Sammlung der Rechtsprechung 1993 Seite I-05105
Leitsätze
Entscheidungsgründe
Kostenentscheidung
Tenor
++++
1. Vorabentscheidungsverfahren ° Anrufung des Gerichtshofes ° Erfordernis einer vorherigen streitigen Verhandlung ° Beurteilung durch das nationale Gericht
(EWG-Vertrag, Artikel 177)
2. Vorabentscheidungsverfahren ° Anrufung des Gerichtshofes ° Vereinbarkeit der Vorlageentscheidung mit dem nationalen Gerichtsorganisations- und Verfahrensrecht ° Keine Befugnis des Gerichtshofes zur Nachprüfung
(EWG-Vertrag, Artikel 177)
3. Steuerrecht ° Harmonisierung ° Umsatzsteuer ° Gemeinsames Mehrwertsteuersystem ° Entrichtung der Steuer nach Entstehen des Steueranspruchs ° Innerstaatliche Regelung, die von den Steuerpflichtigen Abschlagszahlungen fordert, die den Charakter vorweggenommener Zahlungen haben ° Unvereinbarkeit mit der Sechsten Richtlinie ° Möglichkeit für den einzelnen, sich auf die entsprechenden Vorschriften zu berufen
(Richtlinie 77/388 des Rates, Artikel 10 und 22 Absätze 4 und 5)
1. Zwar kann es im Rahmen des Verfahrens nach Artikel 177 EWG-Vertrag im Interesse einer geordneten Rechtspflege liegen, Vorabentscheidungsfragen erst im Anschluß an eine streitige Verhandlung vorzulegen, jedoch gehört dieses Erfordernis nicht zu den Voraussetzungen für die Einleitung dieses Verfahrens. Es ist daher allein Sache des innerstaatlichen Gerichts, zu beurteilen, ob der Beklagte vor Erlaß eines Vorlagebeschlusses zu hören ist.

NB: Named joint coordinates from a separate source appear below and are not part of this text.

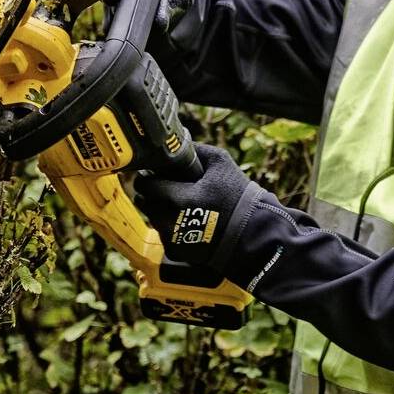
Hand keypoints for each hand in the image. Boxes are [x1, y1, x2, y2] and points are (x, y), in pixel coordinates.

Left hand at [133, 143, 263, 270]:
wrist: (250, 234)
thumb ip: (195, 149)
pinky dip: (169, 226)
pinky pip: (162, 233)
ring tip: (180, 204)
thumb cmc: (237, 196)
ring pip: (152, 217)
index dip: (148, 176)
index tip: (154, 173)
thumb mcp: (220, 163)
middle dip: (152, 192)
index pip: (145, 185)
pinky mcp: (175, 251)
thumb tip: (175, 142)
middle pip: (144, 201)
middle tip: (166, 187)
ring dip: (160, 209)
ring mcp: (171, 239)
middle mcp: (170, 221)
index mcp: (179, 198)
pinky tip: (187, 220)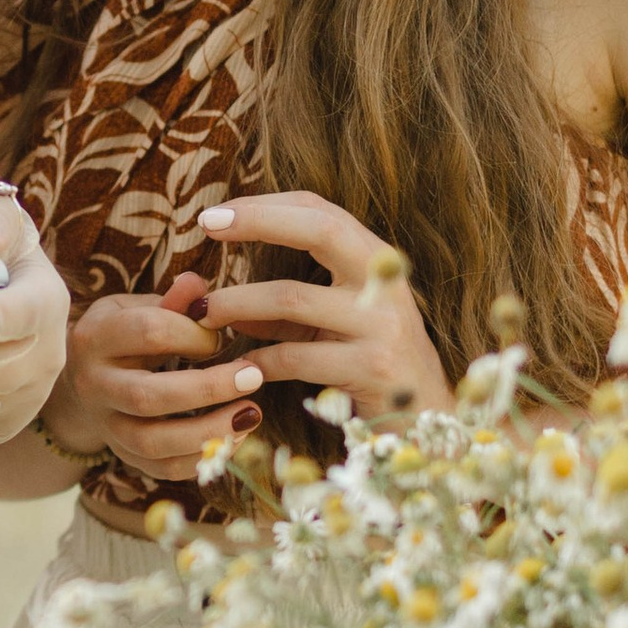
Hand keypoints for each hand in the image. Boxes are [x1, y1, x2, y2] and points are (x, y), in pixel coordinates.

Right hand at [36, 273, 263, 484]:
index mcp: (96, 337)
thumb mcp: (138, 306)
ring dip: (208, 432)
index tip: (222, 337)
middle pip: (148, 396)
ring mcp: (105, 424)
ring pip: (152, 441)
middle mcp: (93, 384)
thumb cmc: (125, 334)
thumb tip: (199, 287)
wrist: (83, 377)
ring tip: (250, 415)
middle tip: (254, 377)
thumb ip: (173, 301)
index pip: (148, 333)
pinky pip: (160, 468)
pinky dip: (200, 459)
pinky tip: (233, 439)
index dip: (194, 335)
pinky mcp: (121, 453)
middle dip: (208, 389)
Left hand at [192, 192, 452, 419]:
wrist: (424, 420)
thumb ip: (283, 309)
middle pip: (321, 230)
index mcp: (377, 261)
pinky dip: (257, 361)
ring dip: (237, 302)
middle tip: (207, 226)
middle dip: (259, 221)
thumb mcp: (331, 325)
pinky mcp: (370, 369)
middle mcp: (384, 284)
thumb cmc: (370, 363)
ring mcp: (381, 325)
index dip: (267, 206)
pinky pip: (294, 358)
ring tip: (203, 312)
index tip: (216, 214)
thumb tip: (216, 302)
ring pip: (292, 298)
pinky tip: (237, 369)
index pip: (321, 212)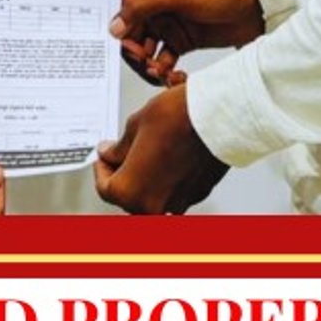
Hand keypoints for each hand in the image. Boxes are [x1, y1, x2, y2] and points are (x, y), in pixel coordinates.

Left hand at [93, 83, 228, 213]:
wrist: (218, 116)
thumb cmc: (177, 117)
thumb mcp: (135, 126)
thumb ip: (119, 148)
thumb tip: (110, 154)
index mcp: (130, 191)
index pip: (105, 188)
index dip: (102, 169)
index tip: (105, 155)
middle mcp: (153, 205)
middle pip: (129, 196)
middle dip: (124, 174)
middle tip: (122, 153)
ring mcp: (178, 202)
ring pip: (153, 196)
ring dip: (146, 178)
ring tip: (148, 151)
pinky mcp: (197, 194)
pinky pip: (174, 191)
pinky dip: (167, 179)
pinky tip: (168, 156)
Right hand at [109, 0, 263, 86]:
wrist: (254, 9)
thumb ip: (143, 8)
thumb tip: (114, 26)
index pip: (120, 13)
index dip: (122, 35)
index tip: (134, 51)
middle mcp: (152, 5)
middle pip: (130, 37)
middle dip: (137, 56)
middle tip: (150, 67)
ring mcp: (166, 24)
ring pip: (144, 52)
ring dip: (150, 66)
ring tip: (163, 74)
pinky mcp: (179, 41)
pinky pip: (161, 61)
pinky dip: (163, 71)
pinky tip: (174, 76)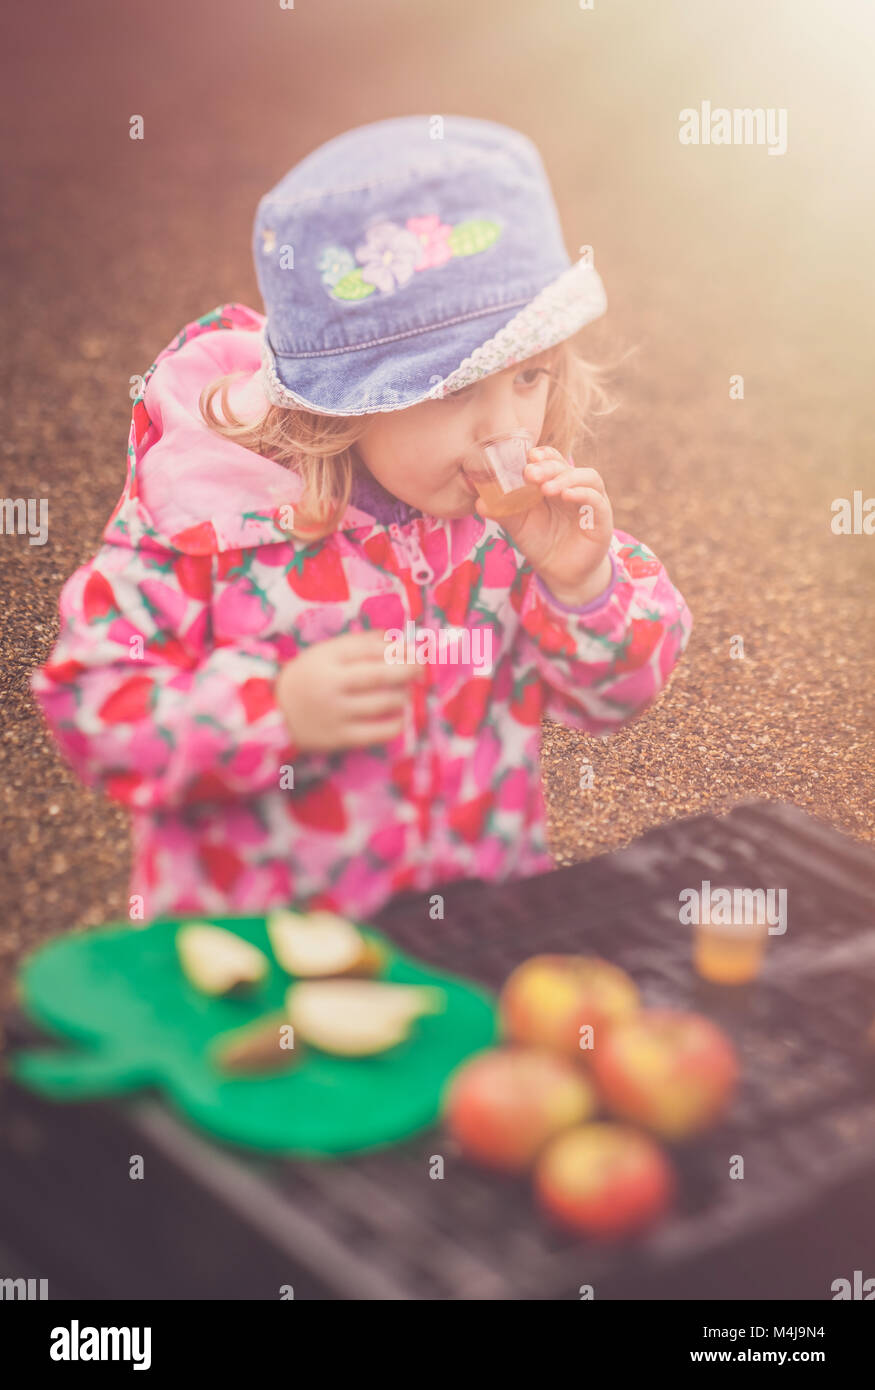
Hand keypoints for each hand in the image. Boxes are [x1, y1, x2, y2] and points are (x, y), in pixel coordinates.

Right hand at [275, 630, 423, 751]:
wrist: (273, 714)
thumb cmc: (307, 678)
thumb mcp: (324, 653)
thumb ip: (358, 644)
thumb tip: (396, 641)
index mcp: (326, 658)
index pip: (371, 649)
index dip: (399, 649)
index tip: (415, 651)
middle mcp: (331, 684)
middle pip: (381, 675)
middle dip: (409, 670)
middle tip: (421, 669)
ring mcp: (336, 713)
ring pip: (384, 703)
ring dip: (403, 695)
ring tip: (403, 693)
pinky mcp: (340, 738)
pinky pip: (380, 732)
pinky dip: (396, 722)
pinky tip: (397, 716)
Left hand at [474, 446, 613, 604]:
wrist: (560, 573)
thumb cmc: (541, 543)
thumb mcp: (519, 526)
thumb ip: (503, 511)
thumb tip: (479, 502)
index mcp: (554, 483)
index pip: (552, 460)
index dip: (543, 455)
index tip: (528, 457)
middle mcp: (574, 488)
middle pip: (567, 466)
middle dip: (549, 466)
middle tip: (530, 473)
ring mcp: (590, 502)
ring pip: (588, 478)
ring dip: (567, 478)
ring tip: (547, 488)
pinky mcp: (602, 519)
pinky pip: (597, 500)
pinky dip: (583, 494)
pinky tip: (567, 496)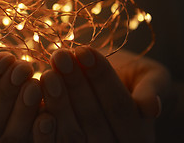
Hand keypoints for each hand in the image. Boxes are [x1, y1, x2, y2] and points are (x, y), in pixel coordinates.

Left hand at [39, 47, 169, 141]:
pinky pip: (50, 140)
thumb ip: (151, 90)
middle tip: (60, 56)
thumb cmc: (132, 79)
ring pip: (70, 131)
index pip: (119, 107)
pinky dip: (40, 121)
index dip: (102, 78)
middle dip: (75, 83)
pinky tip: (32, 95)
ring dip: (56, 99)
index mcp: (136, 136)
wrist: (111, 87)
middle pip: (92, 119)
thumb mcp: (150, 78)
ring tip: (47, 71)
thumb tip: (151, 107)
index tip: (84, 50)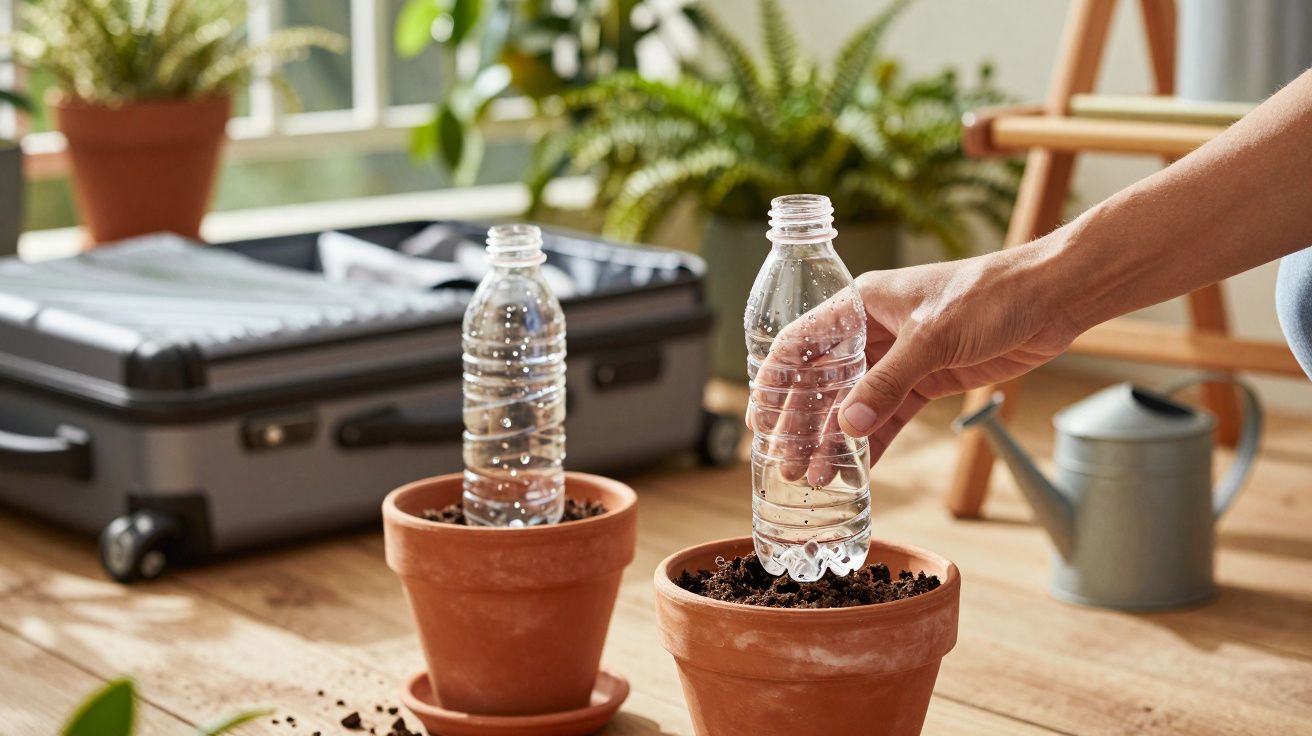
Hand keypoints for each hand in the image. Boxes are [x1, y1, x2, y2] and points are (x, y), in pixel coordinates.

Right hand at [749, 243, 1079, 478]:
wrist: (1051, 297)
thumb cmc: (991, 295)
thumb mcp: (933, 338)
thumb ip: (888, 383)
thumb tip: (849, 427)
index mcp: (862, 304)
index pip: (801, 343)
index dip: (776, 381)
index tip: (760, 421)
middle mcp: (874, 330)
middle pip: (824, 382)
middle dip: (804, 424)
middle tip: (790, 465)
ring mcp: (902, 357)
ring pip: (856, 405)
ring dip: (837, 440)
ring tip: (818, 477)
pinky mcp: (929, 378)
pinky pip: (891, 415)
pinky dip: (875, 442)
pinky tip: (858, 470)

2. Im Rahmen des Verfahrens nach Artikel 177 EWG-Vertrag ist der Gerichtshof nicht befugt, nachzuprüfen, ob die Entscheidung, durch die er angerufen worden ist, den nationalrechtlichen Vorschriften über die Gerichtsorganisation und das gerichtliche Verfahren entspricht. Der Gerichtshof ist daher an die von einem Gericht eines Mitgliedstaats erlassene Vorlageentscheidung gebunden, solange sie nicht aufgrund eines im nationalen Recht eventuell vorgesehenen Rechtsbehelfs aufgehoben worden ist.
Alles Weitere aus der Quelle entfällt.